Between World Wars I and II, Australian settlers would establish more and more large coffee estates in the Eastern Highlands. As commercial exports ramped up, more indigenous Papuans would adopt coffee as a cash crop alongside their traditional economies, in most cases processing at home and selling humid parchment to traveling collectors. For hundreds of thousands of rural farmers coffee would be, and still is, the very first and only source of western currency.
To this day expert-level cultivation knowledge largely remains in the possession and experience of PNG’s plantation owners. Remote smallholder coffee tends to fall short of its potential, receiving only scarce quality interventions from ambitious millers and exporters. And, in this case, larger landowners.
Bena Coffee Farm, about ten miles Southeast of Goroka, is a hybrid model for PNG: a 33 hectare private estate whose coffee is sub-divided into individual family-run plots for direct management, many of which have been cared for by the same family for two generations.
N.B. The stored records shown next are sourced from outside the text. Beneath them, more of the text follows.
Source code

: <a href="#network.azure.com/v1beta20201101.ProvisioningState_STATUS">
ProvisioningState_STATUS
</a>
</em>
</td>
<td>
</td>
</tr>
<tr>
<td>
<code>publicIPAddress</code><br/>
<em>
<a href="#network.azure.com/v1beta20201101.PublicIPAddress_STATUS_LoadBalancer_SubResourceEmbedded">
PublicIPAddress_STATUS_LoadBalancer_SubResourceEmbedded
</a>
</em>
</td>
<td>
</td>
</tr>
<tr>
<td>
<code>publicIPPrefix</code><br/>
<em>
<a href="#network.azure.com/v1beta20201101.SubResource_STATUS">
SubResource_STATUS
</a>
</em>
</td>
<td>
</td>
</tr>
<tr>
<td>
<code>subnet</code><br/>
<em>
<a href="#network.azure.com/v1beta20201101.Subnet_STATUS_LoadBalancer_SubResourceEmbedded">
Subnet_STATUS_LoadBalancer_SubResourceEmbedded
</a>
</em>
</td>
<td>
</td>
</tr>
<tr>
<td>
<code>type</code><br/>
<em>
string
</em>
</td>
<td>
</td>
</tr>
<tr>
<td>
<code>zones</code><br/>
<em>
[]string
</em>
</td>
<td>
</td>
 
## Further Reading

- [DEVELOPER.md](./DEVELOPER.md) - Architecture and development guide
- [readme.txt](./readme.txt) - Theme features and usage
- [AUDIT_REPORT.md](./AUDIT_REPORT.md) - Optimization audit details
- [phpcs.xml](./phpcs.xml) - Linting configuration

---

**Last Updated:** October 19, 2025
Coffee was first planted at Bena in the early 1990s, and has grown over time as coffee continues to be planted anew. Each participating family unit manages their individual block within the greater farmland. This includes coffee plant management (pruning, weeding), soil drainage and overall health, fencing, and canopy management. Canopy tends to made up of leguminous nitrogen fixers such as Casuarina, Albizia and Lucina trees, and common subsistence crops like banana and taro are frequently interplanted.
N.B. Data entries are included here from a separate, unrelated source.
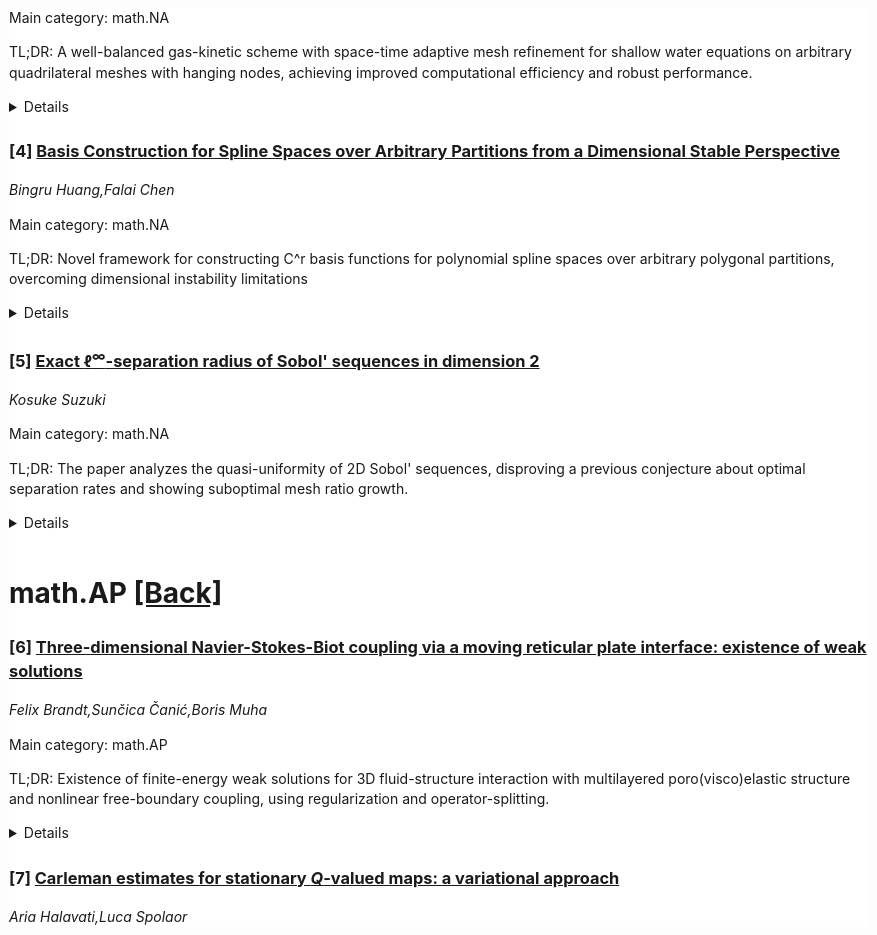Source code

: Main category: math.NA

TL;DR: A well-balanced gas-kinetic scheme with space-time adaptive mesh refinement for shallow water equations on arbitrary quadrilateral meshes with hanging nodes, achieving improved computational efficiency and robust performance.


<details><summary>Details</summary></details>


### [4] [Basis Construction for Spline Spaces over Arbitrary Partitions from a Dimensional Stable Perspective](https://arxiv.org/abs/2508.14649)
*Bingru Huang,Falai Chen*

Main category: math.NA

TL;DR: Novel framework for constructing C^r basis functions for polynomial spline spaces over arbitrary polygonal partitions, overcoming dimensional instability limitations


<details><summary>Details</summary></details>


### [5] [Exact $\ell^\infty$-separation radius of Sobol' sequences in dimension 2](https://arxiv.org/abs/2508.14803)
*Kosuke Suzuki*

Main category: math.NA

TL;DR: The paper analyzes the quasi-uniformity of 2D Sobol' sequences, disproving a previous conjecture about optimal separation rates and showing suboptimal mesh ratio growth.


<details><summary>Details</summary></details>


<div id='math.AP'></div>

# math.AP [[Back]](#toc)

### [6] [Three-dimensional Navier-Stokes-Biot coupling via a moving reticular plate interface: existence of weak solutions](https://arxiv.org/abs/2508.14310)
*Felix Brandt,Sunčica Čanić,Boris Muha*

Main category: math.AP

TL;DR: Existence of finite-energy weak solutions for 3D fluid-structure interaction with multilayered poro(visco)elastic structure and nonlinear free-boundary coupling, using regularization and operator-splitting.


<details><summary>Details</summary></details>


### [7] [Carleman estimates for stationary $Q$-valued maps: a variational approach](https://arxiv.org/abs/2508.14388)
*Aria Halavati,Luca Spolaor*
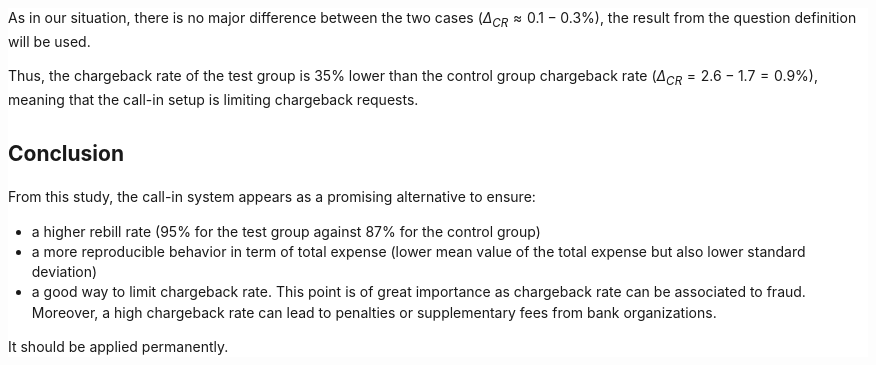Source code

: 


As in our situation, there is no major difference between the two cases ($\Delta_{CR} \approx 0.1-0.3\%$), the result from the question definition will be used. 

Thus, the chargeback rate of the test group is $35\%$ lower than the control group chargeback rate ($\Delta_{CR} = 2.6-1.7 = 0.9\%$), meaning that the call-in setup is limiting chargeback requests.

## Conclusion

From this study, the call-in system appears as a promising alternative to ensure:

* a higher rebill rate ($95\%$ for the test group against $87\%$ for the control group)
* a more reproducible behavior in term of total expense (lower mean value of the total expense but also lower standard deviation)
* a good way to limit chargeback rate. This point is of great importance as chargeback rate can be associated to fraud. Moreover, a high chargeback rate can lead to penalties or supplementary fees from bank organizations. 

It should be applied permanently.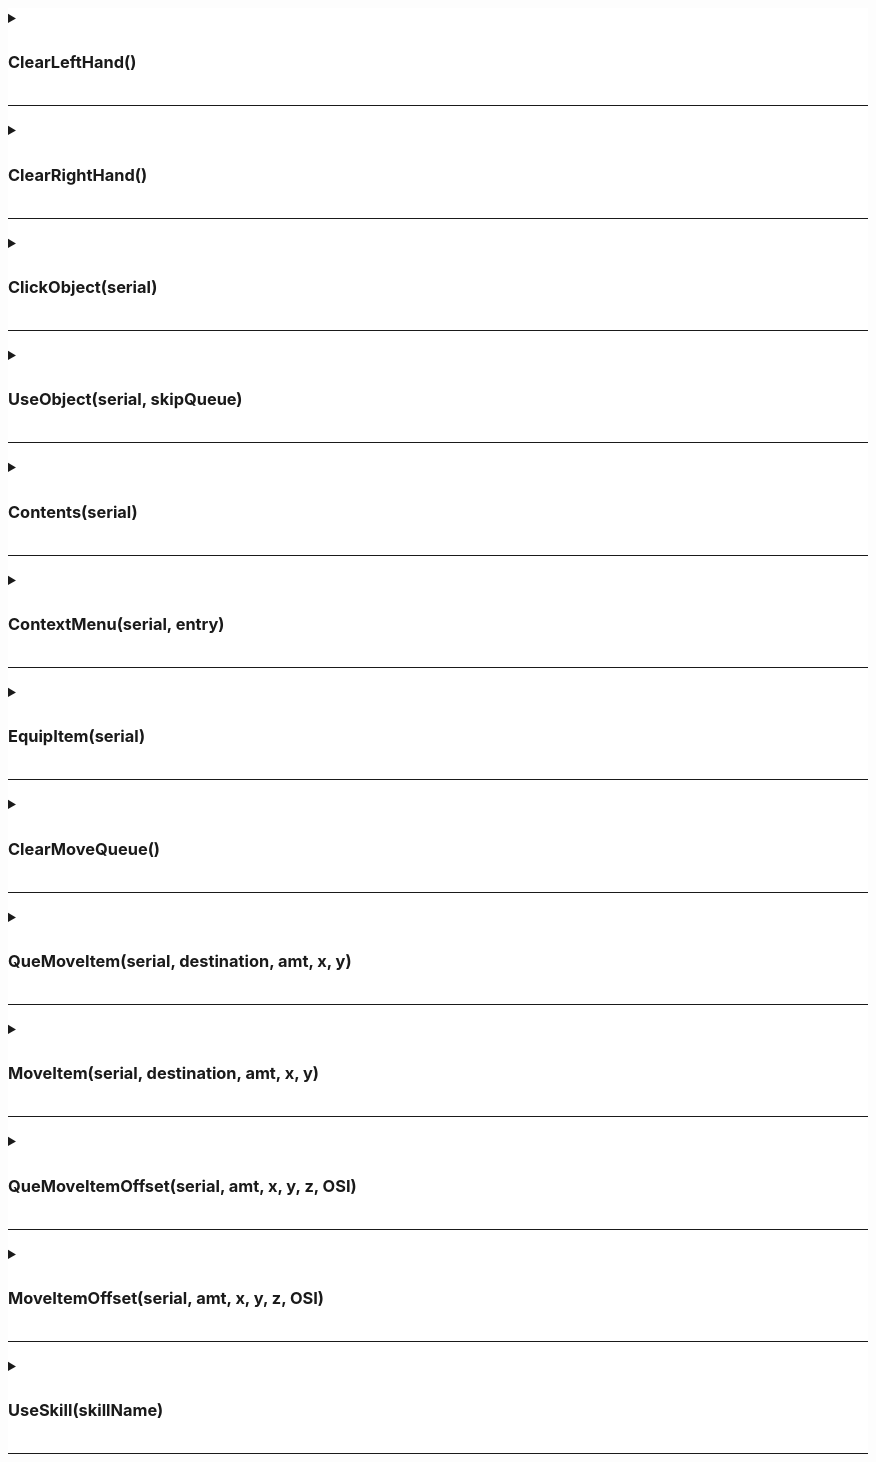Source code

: 
<details><summary><h3>ClearLeftHand()</h3></summary></details>

***


<details><summary><h3>ClearRightHand()</h3></summary></details>

***


<details><summary><h3>ClickObject(serial)</h3></summary></details>

***


<details><summary><h3>UseObject(serial, skipQueue)</h3></summary></details>

***


<details><summary><h3>Contents(serial)</h3></summary></details>

***


<details><summary><h3>ContextMenu(serial, entry)</h3></summary></details>

***


<details><summary><h3>EquipItem(serial)</h3></summary></details>

***


<details><summary><h3>ClearMoveQueue()</h3></summary></details>

***


<details><summary><h3>QueMoveItem(serial, destination, amt, x, y)</h3></summary></details>

***


<details><summary><h3>MoveItem(serial, destination, amt, x, y)</h3></summary></details>

***


<details><summary><h3>QueMoveItemOffset(serial, amt, x, y, z, OSI)</h3></summary></details>

***


<details><summary><h3>MoveItemOffset(serial, amt, x, y, z, OSI)</h3></summary></details>

***


<details><summary><h3>UseSkill(skillName)</h3></summary></details>

***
Coffee on Bena Coffee Farm, while tended in small individual plots, is processed as is typical among smallholders in PNG: cherry is picked and hand-pulped on site, and then fermented dry in small plastic tubs or bags between 36-48 hours. Clean water is used to wash the fermented parchment, after which the parchment is sun-dried on raised beds for an average of 7-10 days. Finished dried parchment is packed in clean jute bags and kept in designated storage houses on individual farms, until delivery to the central dry mill for quality control and final processing for export.
The farm is planning to establish a centralized wet mill for cherry processing for all participating farmers, with the goal of increasing quality and lowering overall processing costs for the community. Additionally, Bena plans to achieve Organic, Fair Trade, and Rain Forest Alliance certifications for all farmers in charge of plots on the property.